I need to call the mlogit() R function from inside another function.
This is a function for demonstrative purposes:
#-------------------------
# DEMO FUNCTION
#-------------------------
# f = formula (string)
# fData = data.frame
# cVar = choice variable (string)
# optVar = alternative variable (string)
##########################
mlogitSum <- function(f, fData, cVar="choice", optVar="option"){
library(mlogit)
r2 <- mlogit(as.formula(f), shape = "long", data = fData, alt.var=optVar, choice = cVar)
return(summary(r2))
}
Apparently there is an environment problem, so that variables not declared globally are not found by the mlogit() function as arguments.
This example doesn't work:
mydata <- read.csv(url("http://www.ats.ucla.edu/stat/r/dae/mlogit.csv"))
attach(mydata)
library(mlogit)
mydata$brand<-as.factor(mydata$brand)
mlData<-mlogit.data(mydata, varying=NULL, choice="brand", shape="wide")
myFormula <-"brand~1|female+age"
var1 <- "brand"
var2 <- "alt"
mlogitSum(myFormula, fData = mlData, var1, var2)
While if the variables are assigned in the main environment it works:
mydata <- read.csv(url("http://www.ats.ucla.edu/stat/r/dae/mlogit.csv"))
attach(mydata)
library(mlogit)
mydata$brand<-as.factor(mydata$brand)
fData<-mlogit.data(mydata, varying=NULL, choice="brand", shape="wide")
myFormula <-"brand~1|female+age"
cVar <- "brand"
optVar <- "alt"
mlogitSum(myFormula, fData, cVar, optVar)
Alternatively it works if I assign the variables globally from inside the function
#-------------------------
# DEMO FUNCTION
#-------------------------
# f = formula (string)
# fData = data.frame
# cVar = choice variable (string)
# optVar = alternative variable (string)
##########################
mlogitSum_rev <- function(f, fData, cVar="choice", optVar="option"){
fData<<-fData
cVar<<-cVar
optVar<<-optVar
#return(head(lcmData))
library(mlogit)
#mi serve per poi estrarre model.matrix(r2), per il resto sarebbe ridondante
r2 <- mlogit(as.formula(f), shape = "long", data = fData, alt.var=optVar, choice = cVar)
return(summary(r2))
}
mydata <- read.csv(url("http://www.ats.ucla.edu/stat/r/dae/mlogit.csv"))
attach(mydata)
library(mlogit)
mydata$brand<-as.factor(mydata$brand)
mlData<-mlogit.data(mydata, varying=NULL, choice="brand", shape="wide")
myFormula <-"brand~1|female+age"
var1 <- "brand"
var2 <- "alt"
mlogitSum_rev(myFormula, mlData, var1, var2)
Any idea on how to avoid to assign the variables globally?

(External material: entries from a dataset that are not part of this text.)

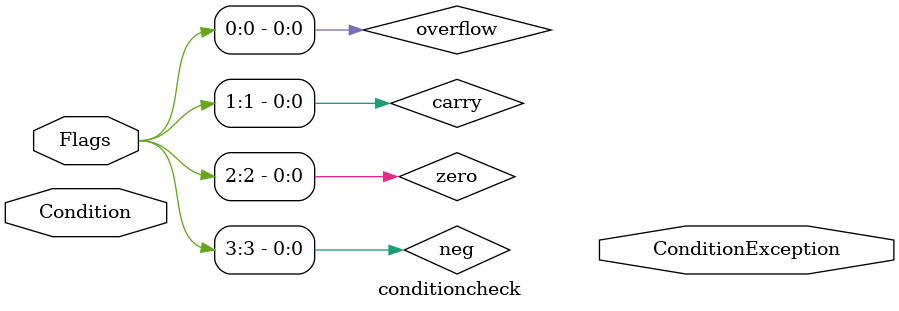
<source format=sv>
module condlogic(input logic clk, reset,
					  input logic [3:0] Cond,
					  input logic [3:0] ALUFlags,
					  input logic [1:0] FlagW,
			        input logic PCS, RegisterW, MemoryW,
					  output logic PCSrc, RegWrite,
					  MemWrite);
	logic [1:0] FlagWrite;
	logic [3:0] Flags;
	logic ConditionException;

	flopenr #(2)flagreg1(clk, reset, FlagWrite[1],
								ALUFlags[3:2], Flags[3:2]);

	flopenr #(2)flagreg0(clk, reset, FlagWrite[0],
								ALUFlags[1:0], Flags[1:0]);

	// write controls are conditional
	condcheck cc(Cond, Flags, CondException);
	assign FlagWrite = FlagW & {2{ConditionException}};
	assign RegisterWrite = RegisterW & CondException;
	assign MemWrite = MemoryW & CondException;
	assign PCSrc = PCS & CondException;
endmodule

module conditioncheck(input logic [3:0] Condition,
					  input logic [3:0] Flags,
					  output logic ConditionException);
	logic neg, zero, carry, overflow, ge;

	assign {neg, zero, carry, overflow} = Flags;
	assign ge = (neg == overflow);

	always_comb
		case(Condition)
			4'b0000: CondEx = zero; // EQ
			4'b0001: CondEx = ~zero; // NE
			4'b0010: CondEx = carry; // CS
			4'b0011: CondEx = ~carry; // CC
			4'b0100: CondEx = neg; // MI
			4'b0101: CondEx = ~neg; // PL
			4'b0110: CondEx = overflow; // VS
			4'b0111: CondEx = ~overflow; // VC
			4'b1000: CondEx = carry & ~zero; // HI
			4'b1001: CondEx = ~(carry & ~zero); // LS
			4'b1010: CondEx = ge; // GE
			4'b1011: CondEx = ~ge; // LT
			4'b1100: CondEx = ~zero & ge; // GT
			4'b1101: CondEx = ~(~zero & ge); // LE
			4'b1110: CondEx = 1'b1; // Always
			default: CondEx = 1'bx; // undefined
		endcase
endmodule
</source>
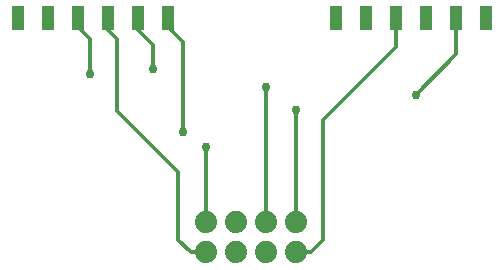
<source format=gbr>
G04 EAGLE Gerber RS-274X export*
G75*
%MOMM*%
%FSLAX34Y34*%
%LPD*%
%INTop Copper*%
%IPPOS*%
%AMOC8*
5,1,8,0,0,1.08239X$1,22.5*%
G01*
%ADD10R,1.020000X2.000000*%
%ADD11C,1.879600*%
%ADD12C,0.304800*%
%ADD13C,0.762000*%


D10*
X44450Y224000D03*
X69850Y224000D03*
X95250Y224000D03*
X120650Y224000D03*
X146050Y224000D03*
X171450Y224000D03*
X313690Y224000D03*
X339090Y224000D03*
X364490Y224000D03*
X389890Y224000D03*
X415290Y224000D03*
X440690Y224000D03*
D11*
X279400Y50800D03*
X279400Y25400D03*
X254000Y50800D03*
X254000Y25400D03*
X228600Y50800D03*
X228600Y25400D03*
X203200Y50800D03*
X203200Y25400D03*
D12*
X279400Y50800D02*
X279400Y146050D01*
X95250Y216380D02*
X95250Y224000D01*
X95250Y216380D02*
X105410Y206220D01*
X105410Y176530D01*
D13*
X279400Y146050D03*
X105410Y176530D03*
D12*
X254000Y165100D02*
X254000Y50800D01*
X158750Y201140D02*
X146050Y213840D01*
X146050Y224000D01*
X158750Y201140D02*
X158750Y180340D01*
D13*
X254000Y165100D03*
X158750Y180340D03*
D12*
X203200Y114300D02*
X203200Y50800D01*
D13*
X203200Y114300D03*
X203200Y114300D03*
X381000Y158750D03*
D12*
X415290Y193040D02*
X415290Y224000D01*
X415290Y193040D02*
X381000Y158750D01*
X302936Y36236D02*
X292100Y25400D01*
X279400Y25400D01*
X364490Y199390D02*
X364490Y224000D01*
X302936Y137836D02*
X302936Y36236D01*
X302936Y137836D02*
X364490Y199390D01*
X203200Y25400D02*
X190500Y25400D01*
X179664Y36236D01*
X179664Y93386D01*
X128270Y144780D01*
X120650Y213840D02*
X120650Y224000D01*
X120650Y213840D02*
X128270Y206220D01*
X128270Y144780D01*
D13*
X184150Y127000D03*
D12*
X184150Y203200D02*
X171450Y215900D01*
X184150Y203200D02*
X184150Y127000D01*
X171450Y215900D02*
X171450Y224000D01*
M02*

</source>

tl;dr this appears to be a bug in mlogit
, which you can fix yourself (see below) or ask the maintainer to fix.
Deep inside mlogit
, the function tries to evaluate the data as follows:
nframe <- length(sys.calls()) ## line 11
...
data <- eval(mldata, sys.frame(which = nframe)) ## line 44
This is moderately sophisticated messing about with R's scoping structures -- it's trying to evaluate mldata
in the frame one above the current frame, and it will fail if someone does something tricky (but perfectly reasonable!) like call mlogit
from within a function.
I solved the problem (sort of!) by running fix(mlogit)
, which will dump you into an editor and allow you to modify the function. I changed line 44 to
data <- eval(mldata, parent.frame())
after which the code seemed to work.
If this works for you, you can either (1) fix()
mlogit every time you need to use it: (2) download a copy of the source (.tar.gz
) package, modify it, and install it; or (3) [preferably!] contact the package maintainer, let them know about the issue, and ask them to release a patched version ...
PS depending on your general data analysis protocol, you may want to get out of the habit of using attach
: Why is it not advisable to use attach() in R, and what should I use instead?